New figures in our national story

issue 30 November 2002

In the first two volumes accompanying his History of Britain television series, Simon Schama had a clear framework in which to work. Essentially he told of the dynastic struggles of kings, queens and pretenders, adding a little bit of plague here and a touch of religious fervour there as and when it became necessary to discuss lesser mortals. In Professor Schama’s hands, the technique worked well, but there was no prospect that he could sustain such an approach in this third and final volume, covering the period between the dawn of an independent America and midnight’s false bonhomie on the Greenwich peninsula.

Instead, Schama had a few options. He could have followed a Marxist/materialist interpretation of the last two-and-a-quarter centuries, discerning the economic forces that drove change. Or he could have dusted the busts in the Whig pantheon, admiring the uniqueness of our parliamentary government. He might even have tried to combine these two schools, ending up with a wall chart of those acts of Parliament that raised the social and economic condition of the people to their current state of grace.

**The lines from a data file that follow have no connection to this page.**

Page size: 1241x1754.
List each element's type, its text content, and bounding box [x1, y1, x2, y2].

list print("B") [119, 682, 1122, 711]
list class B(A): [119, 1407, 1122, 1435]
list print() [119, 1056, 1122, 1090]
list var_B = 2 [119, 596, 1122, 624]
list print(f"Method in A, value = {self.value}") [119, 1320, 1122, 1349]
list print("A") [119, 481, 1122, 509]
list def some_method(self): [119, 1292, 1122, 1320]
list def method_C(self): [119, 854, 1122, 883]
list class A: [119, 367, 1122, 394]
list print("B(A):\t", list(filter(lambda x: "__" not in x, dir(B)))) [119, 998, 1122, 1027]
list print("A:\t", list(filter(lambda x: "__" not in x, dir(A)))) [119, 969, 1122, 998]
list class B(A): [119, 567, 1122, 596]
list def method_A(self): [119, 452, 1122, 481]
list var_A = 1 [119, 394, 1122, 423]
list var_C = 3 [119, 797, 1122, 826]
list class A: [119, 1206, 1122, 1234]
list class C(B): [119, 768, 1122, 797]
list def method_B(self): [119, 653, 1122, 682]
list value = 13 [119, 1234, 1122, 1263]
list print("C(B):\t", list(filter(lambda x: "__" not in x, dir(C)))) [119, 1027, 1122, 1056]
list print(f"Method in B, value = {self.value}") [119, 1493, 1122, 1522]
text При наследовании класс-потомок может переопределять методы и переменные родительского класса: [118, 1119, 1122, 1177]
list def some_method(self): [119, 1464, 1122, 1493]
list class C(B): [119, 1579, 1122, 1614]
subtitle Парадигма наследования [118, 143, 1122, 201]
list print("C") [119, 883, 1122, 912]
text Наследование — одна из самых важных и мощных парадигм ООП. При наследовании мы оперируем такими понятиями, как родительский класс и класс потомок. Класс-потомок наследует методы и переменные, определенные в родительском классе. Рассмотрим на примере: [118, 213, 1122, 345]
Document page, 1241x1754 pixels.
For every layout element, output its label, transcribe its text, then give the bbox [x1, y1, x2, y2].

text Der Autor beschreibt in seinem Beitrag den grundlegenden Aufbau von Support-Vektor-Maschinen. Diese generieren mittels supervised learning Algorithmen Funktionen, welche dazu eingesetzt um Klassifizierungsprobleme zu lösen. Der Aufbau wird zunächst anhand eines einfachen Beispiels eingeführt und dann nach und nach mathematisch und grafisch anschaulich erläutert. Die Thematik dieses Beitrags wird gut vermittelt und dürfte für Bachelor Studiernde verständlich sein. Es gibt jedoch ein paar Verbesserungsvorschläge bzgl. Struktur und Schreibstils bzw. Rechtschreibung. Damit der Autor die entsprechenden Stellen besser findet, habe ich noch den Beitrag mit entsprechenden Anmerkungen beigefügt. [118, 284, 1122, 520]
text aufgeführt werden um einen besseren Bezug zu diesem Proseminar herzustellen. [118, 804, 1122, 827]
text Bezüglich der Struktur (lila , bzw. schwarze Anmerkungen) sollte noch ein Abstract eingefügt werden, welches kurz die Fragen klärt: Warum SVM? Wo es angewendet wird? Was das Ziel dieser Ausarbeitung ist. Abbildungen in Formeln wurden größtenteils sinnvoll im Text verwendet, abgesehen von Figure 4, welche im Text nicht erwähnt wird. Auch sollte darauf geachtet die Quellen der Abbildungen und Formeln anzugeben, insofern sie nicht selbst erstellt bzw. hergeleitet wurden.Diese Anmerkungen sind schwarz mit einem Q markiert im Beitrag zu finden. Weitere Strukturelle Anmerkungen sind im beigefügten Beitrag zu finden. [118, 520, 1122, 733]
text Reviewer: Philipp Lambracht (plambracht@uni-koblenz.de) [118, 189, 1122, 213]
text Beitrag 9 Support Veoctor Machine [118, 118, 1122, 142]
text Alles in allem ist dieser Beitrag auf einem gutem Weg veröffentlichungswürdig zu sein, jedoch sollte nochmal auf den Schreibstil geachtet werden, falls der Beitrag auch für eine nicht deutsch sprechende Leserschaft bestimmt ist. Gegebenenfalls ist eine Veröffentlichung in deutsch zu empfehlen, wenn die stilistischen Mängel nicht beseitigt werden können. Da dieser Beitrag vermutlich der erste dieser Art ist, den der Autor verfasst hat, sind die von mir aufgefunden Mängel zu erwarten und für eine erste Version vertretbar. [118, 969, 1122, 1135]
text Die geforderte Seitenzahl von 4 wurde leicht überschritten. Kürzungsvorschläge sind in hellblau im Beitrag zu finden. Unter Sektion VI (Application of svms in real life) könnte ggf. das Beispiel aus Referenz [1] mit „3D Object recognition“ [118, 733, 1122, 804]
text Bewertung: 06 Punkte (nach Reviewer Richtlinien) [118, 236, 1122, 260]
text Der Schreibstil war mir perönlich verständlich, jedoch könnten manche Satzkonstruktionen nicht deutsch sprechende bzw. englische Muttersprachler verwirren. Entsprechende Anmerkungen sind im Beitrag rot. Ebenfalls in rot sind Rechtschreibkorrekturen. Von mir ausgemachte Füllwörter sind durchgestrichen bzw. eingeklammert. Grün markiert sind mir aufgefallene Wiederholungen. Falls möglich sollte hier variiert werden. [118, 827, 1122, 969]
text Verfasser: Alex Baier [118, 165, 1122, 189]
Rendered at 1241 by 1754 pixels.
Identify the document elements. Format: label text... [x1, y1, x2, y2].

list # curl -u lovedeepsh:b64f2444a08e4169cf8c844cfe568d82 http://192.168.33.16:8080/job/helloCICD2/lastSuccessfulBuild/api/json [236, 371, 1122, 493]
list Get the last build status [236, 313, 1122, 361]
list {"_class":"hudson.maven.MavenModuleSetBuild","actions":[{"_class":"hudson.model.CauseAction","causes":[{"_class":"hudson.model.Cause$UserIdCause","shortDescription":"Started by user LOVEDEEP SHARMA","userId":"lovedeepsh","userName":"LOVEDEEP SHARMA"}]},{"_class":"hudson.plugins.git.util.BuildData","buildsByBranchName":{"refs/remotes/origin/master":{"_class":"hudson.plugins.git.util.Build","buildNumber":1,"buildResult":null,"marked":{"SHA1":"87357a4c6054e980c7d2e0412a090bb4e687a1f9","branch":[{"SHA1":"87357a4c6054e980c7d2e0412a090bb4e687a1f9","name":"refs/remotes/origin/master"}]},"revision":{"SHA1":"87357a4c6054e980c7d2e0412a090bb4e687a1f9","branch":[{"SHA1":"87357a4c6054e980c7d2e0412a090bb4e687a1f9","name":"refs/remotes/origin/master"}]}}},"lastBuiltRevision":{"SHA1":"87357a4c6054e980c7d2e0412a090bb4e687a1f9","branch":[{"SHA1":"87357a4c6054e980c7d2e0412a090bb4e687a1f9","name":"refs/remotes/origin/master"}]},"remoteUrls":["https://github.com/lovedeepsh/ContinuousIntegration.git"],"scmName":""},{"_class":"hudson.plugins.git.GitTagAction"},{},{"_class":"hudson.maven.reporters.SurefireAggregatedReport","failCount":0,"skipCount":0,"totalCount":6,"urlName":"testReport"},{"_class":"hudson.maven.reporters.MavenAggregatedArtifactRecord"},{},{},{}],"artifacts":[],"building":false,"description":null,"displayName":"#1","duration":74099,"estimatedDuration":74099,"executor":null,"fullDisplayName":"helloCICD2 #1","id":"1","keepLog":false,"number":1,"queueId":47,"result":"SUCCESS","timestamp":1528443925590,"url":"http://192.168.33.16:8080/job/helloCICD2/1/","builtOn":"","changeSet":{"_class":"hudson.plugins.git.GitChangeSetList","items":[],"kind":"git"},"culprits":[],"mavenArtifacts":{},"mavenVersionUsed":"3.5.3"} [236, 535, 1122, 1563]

Happily he has avoided these possibilities, choosing instead to stick to his original strategy of telling British history through the collision of its personalities but widening the gene pool. The Jacobites having been dispatched, he switches from focusing on the players in the dynastic struggles to those thinkers and reformers who reflected or confronted their age. What is more, many of those he pays attention to – especially women like Mary Wollstonecraft, the mulatto nurse Mary Seacole or the photographer Julia Margaret Cameron – never merited so much as a mention when the national story was articulated by such past-masters as G. M. Trevelyan or Keith Feiling. Schama’s account, on the other hand, does not find space for George Canning, Cardinal Newman or the Earl of Shaftesbury.